MK Miki Zohar
MK Miki ZoharFlash 90

The Ministerial Committee on Legislation will discuss and vote this coming Sunday on a bill which would restrict the right of radical leftist organizations to petition the Supreme Court on the legality of Jewish homes in Judea and Samaria.

The bill, submitted by MK Miki Zohar (Likud), effectively states that a petition to the Supreme Court may only be brought by an organization or individual likely to suffer personal damage or injury as a result of the matter about which they are petitioning the court.

"In recent years, we have witnessed a growing erosion of the 'right of standing',a legal term which limits the ability to appeal to the court solely to someone who is injured or is related to the issue of the petition," the bill's explanatory notes read.

"The result is the proliferation of petitions filed by organizations and individuals on political, political and economic issues, although the petitioner himself has no connection to the matter at hand and [the matter] does not cause him injury for which he is seeking redress."

Th initiators of the bill say that "these petitions are intended to lead to judicial intervention in matters that are not normally dealt with in the realm of the courts, thereby circumventing the authority of the elected echelon and the decisions of the voters."

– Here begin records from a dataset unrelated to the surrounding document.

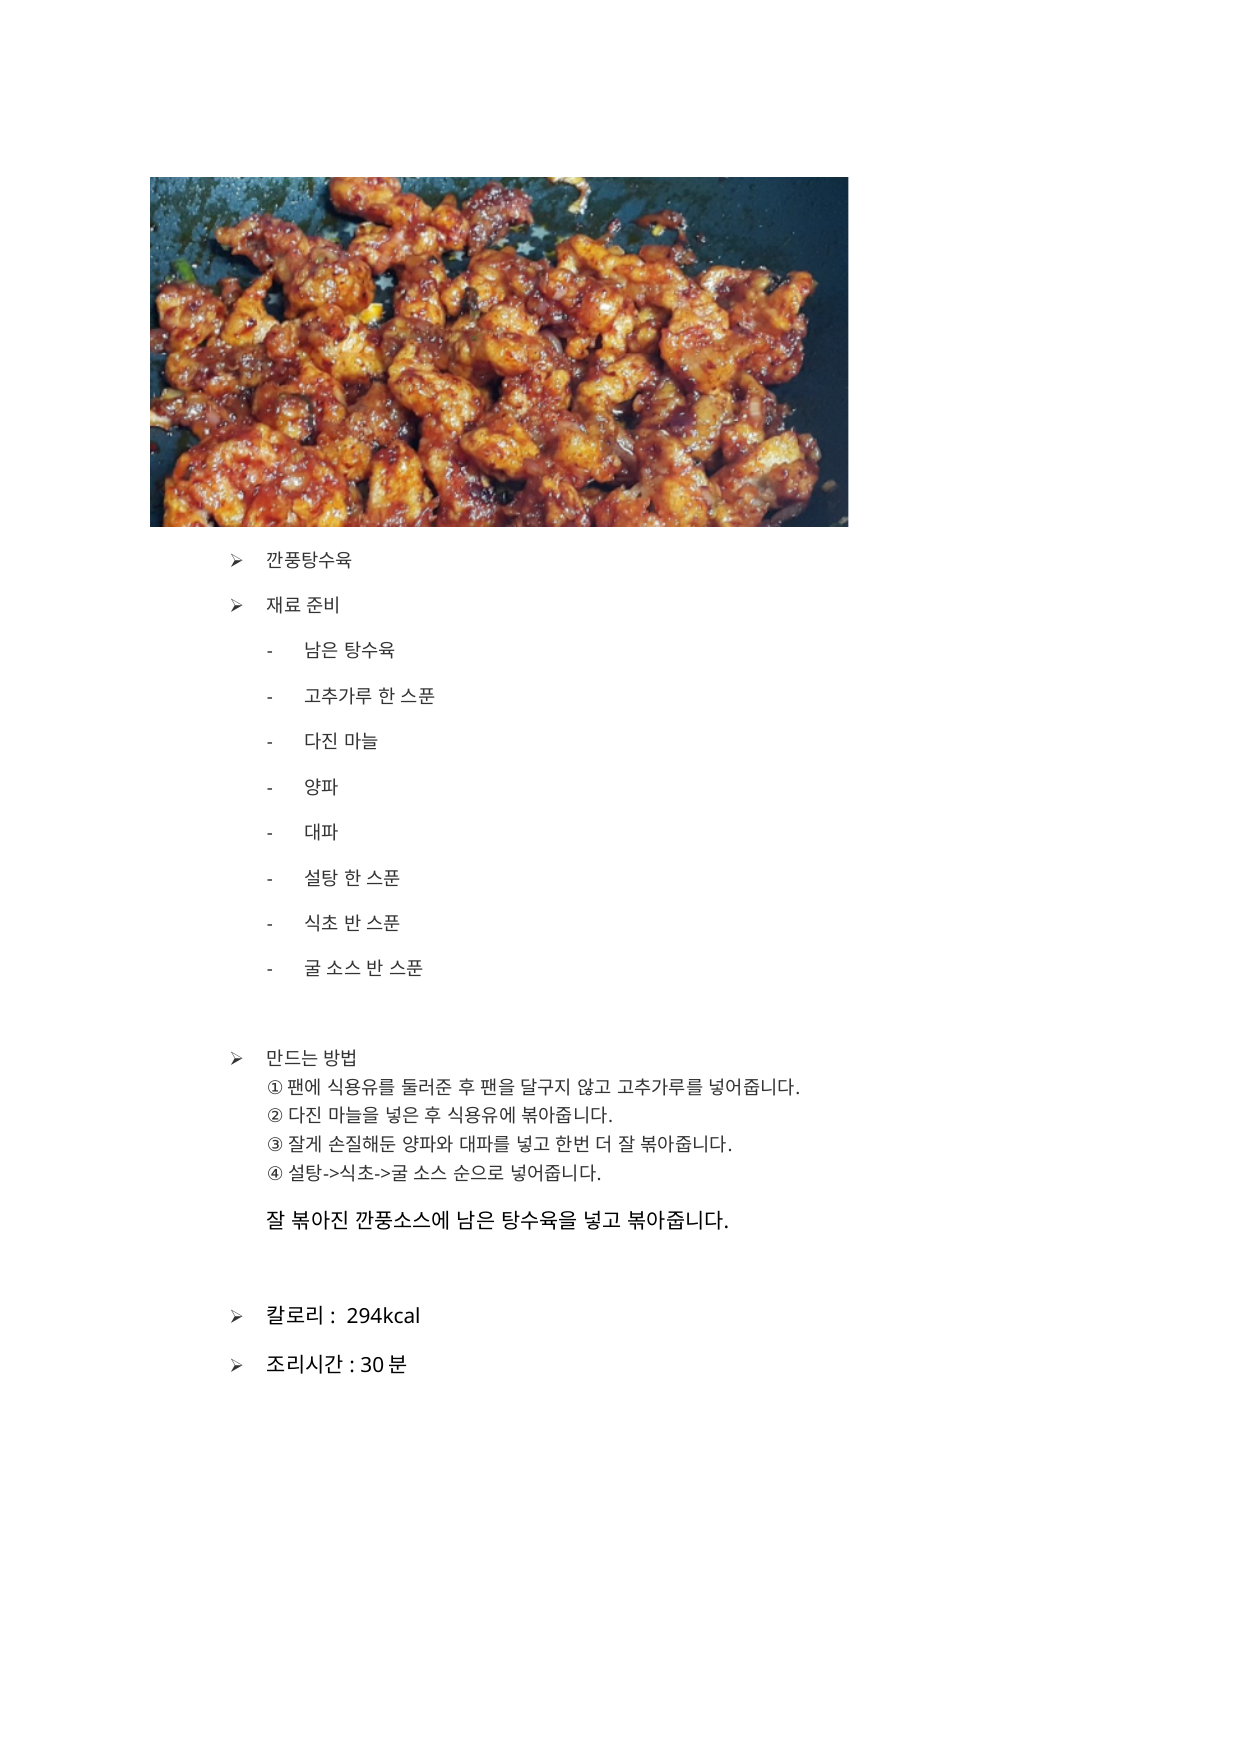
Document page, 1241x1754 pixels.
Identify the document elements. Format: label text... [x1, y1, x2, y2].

list 설탕 한 스푼 [267, 863, 1090, 890]
list 식초 반 스푼 [267, 908, 1090, 936]
list 고추가루 한 스푼 [267, 681, 1090, 709]
list 재료 준비 [229, 591, 1090, 618]
list 조리시간 : 30분 [229, 1348, 1090, 1378]
list 칼로리 : 294kcal [229, 1299, 1090, 1330]
list 깐풍탕수육 [229, 545, 1090, 572]
picture [150, 177, 849, 527]
list 양파 [267, 772, 1090, 799]
list 남은 탕수육 [267, 636, 1090, 663]
list 만드는 방법 ①팬에 식용유를 둘러준 후 팬을 달구지 않고 고추가루를 넣어줍니다. ② 다진 마늘을 넣은 후 식용유에 볶아줍니다. ③ 잘게 손질해둔 양파와 대파를 넣고 한번 더 잘 볶아줍니다. ④ 설탕->식초->굴 소스 순으로 넣어줍니다. [229, 1043, 1090, 1186]
list 대파 [267, 818, 1090, 845]
list 잘 볶아진 깐풍소스에 남은 탕수육을 넣고 볶아줍니다. [267, 1204, 1090, 1234]
list 다진 마늘 [267, 727, 1090, 754]
list 굴 소스 반 스푼 [267, 954, 1090, 981]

In the USA, a party cannot challengte a law unless he has "standing," that is, the ability to demonstrate to the court sufficient connection to and harm from the law or action challenged to support that party's participation in the case. In Israel, the rules of "standing" were liberalized by former Chief Justice Aharon Barak, who believed in an activist court and advocated wide open rules on standing so that anyone seeking a judicial decision on an issue that involved a substantive violation of the rule of law, or in a matter which the court deemed to be in the "public interest," merited standing. This opened the door to a plethora of leftist NGO suits against homes in Judea and Samaria although no one had claimed ownership of the land.